# ezrun 1/8 80 amp with 1/10 motor?



## fstrnu (Jan 19, 2009)

can you run a 17.5 motor with a ezrun 1/8 80 amp esc?I have one sitting doing nothing right now and was going to try it but don't want to fry it either!


----------



## fstrnu (Jan 19, 2009)

nobody?


----------



## ta_man (Apr 10, 2005)

Since I am unfamiliar with the specifics of the ezrun ESC I can give you possible answers (keeping in mind that if I am wrong, I'm not going to buy you a new ESC or motor):

If it is a sensored speed control you should have no problem. If it sensorless only you will likely have problems getting the car to start moving, but once it is moving it should run OK.

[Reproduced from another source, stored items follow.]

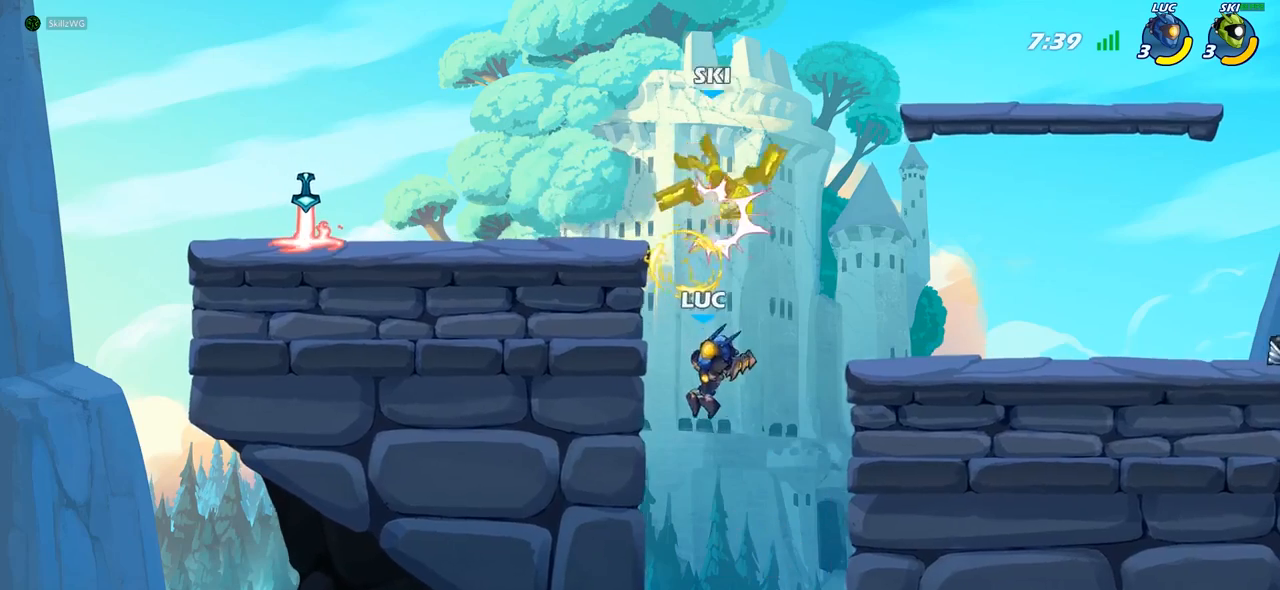
{"buttons": ["CIRCLE"], "left_stick": "up-left", "right_stick": "center", "events": [[167, "CROSS", "down"], [267, "CIRCLE", "down"], [283, "CROSS", "up"], [333, "CIRCLE", "up"], [417, "CROSS", "down"], [417, "left_stick", "up-right"], [467, "CIRCLE", "down"], [483, "CROSS", "up"], [483, "left_stick", "up-left"]]}
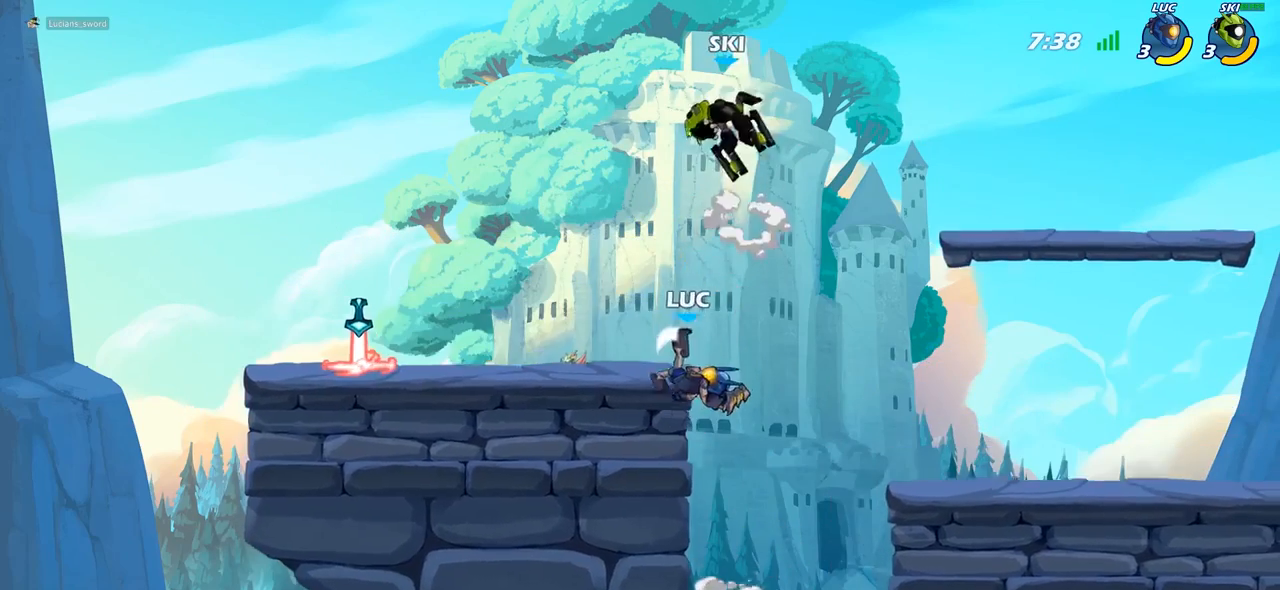
{"buttons": [], "left_stick": "right", "right_stick": "center", "events": [[83, "CIRCLE", "up"], [450, "left_stick", "right"]]}
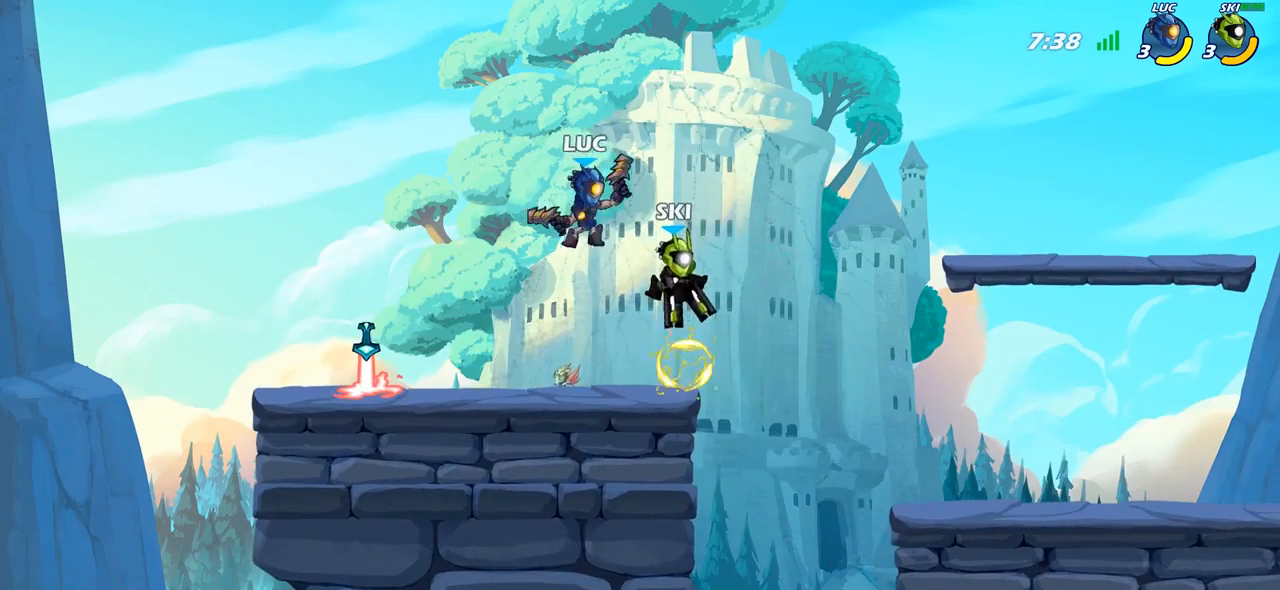
{"buttons": ["CROSS"], "left_stick": "right", "right_stick": "center", "events": [[483, "CROSS", "down"]]}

If it is sensored neither will fry (provided you hook up the sensor cable to the ESC). If it sensorless it will likely cog on startup and you could fry either or both if you keep giving it throttle while it is cogging.

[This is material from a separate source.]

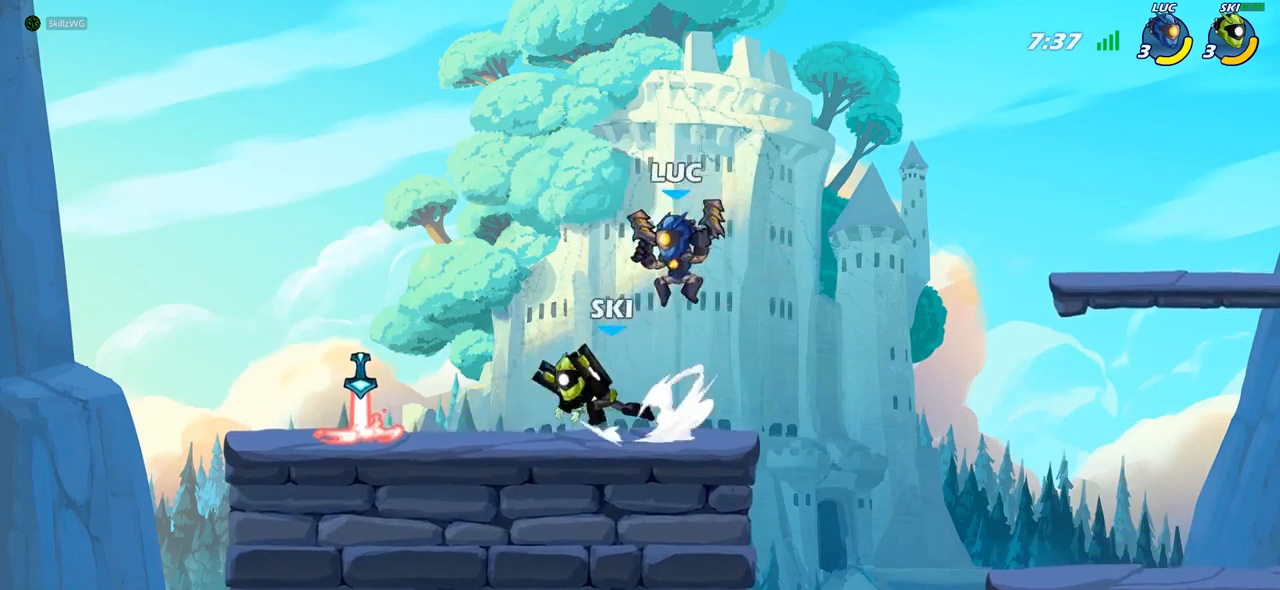
{"buttons": [], "left_stick": "up-left", "right_stick": "center", "events": [[33, "left_stick", "up-left"], [100, "CROSS", "up"], [117, "R2", "down"], [283, "R2", "up"]]}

It is really best to ask the manufacturer or distributor these questions so you can get definitive answers.


----------



## fstrnu (Jan 19, 2009)

It is sensored.well I tried it with a novak 17.5 and it runs great, no trouble at all yet. I'll try to post again after I run it saturday to let you know how it worked out.


----------



## sickpuppy1 (Oct 4, 2009)

You should be good to at least 13.5 maybe a little lower. I saw an add saying it was good down to 5.5 but I dont believe it.


----------



## fstrnu (Jan 19, 2009)

well I ran it tonight in 2 heat races and the feature.won all three. It held up fine. ran smooth! 17.5 only ran about 100 degrees! 4 minute races:thumbsup:


----------



## butchman (Feb 28, 2007)

*EZrunESC*

Do you know if the EZrun ESC will work with Spektrum radios?


----------



## fstrnu (Jan 19, 2009)

I haven't tried , but i'm guessing they would work fine.My experiences with ezrun have been quite good if used in a proper manner.It's not a powerful race system by any means. It is however a great entry level ESC and motor combo.If I get time soon I'll check for you.


----------



## jbrow1 (Aug 18, 2005)

Ezrun speedo in my rc18t using dx3r ran perfectly. Just be sure to set it up to your radio with the directions.


----------



## JJohnston (Apr 26, 2009)

I have seen that a EZrun 60a and a 13.5 novak motor fine. 17.5 you might be pushing the turns to high for a sensorless esc. Hobby wing have .5 series sensorless motors for the EZrun. I hear they are the same company that makes speed gems. 29.99 for the motors its worth that to order a couple extra for the tool box


----------



## moparmatt (Aug 12, 2008)

Yes the same company that makes the ezrun makes the speed passion brushless systems... The speed passion are the higher end, sold through schumacher, and ezrun are the entry level.. Havent tried myself, but been reading on them and they appear to be solid systems.


----------



## fstrnu (Jan 19, 2009)

I have been running an ezrun 1/8 scale 80 amp SENSORED esc and a novak 17.5 in my slash since october-7th at my local oval track. It runs perfect thru a 4 minute race ending motor temp is only 115 degrees. I have won almost every race.it's not the fastest truck but it handles well( even at 5.4 pounds!!)


----------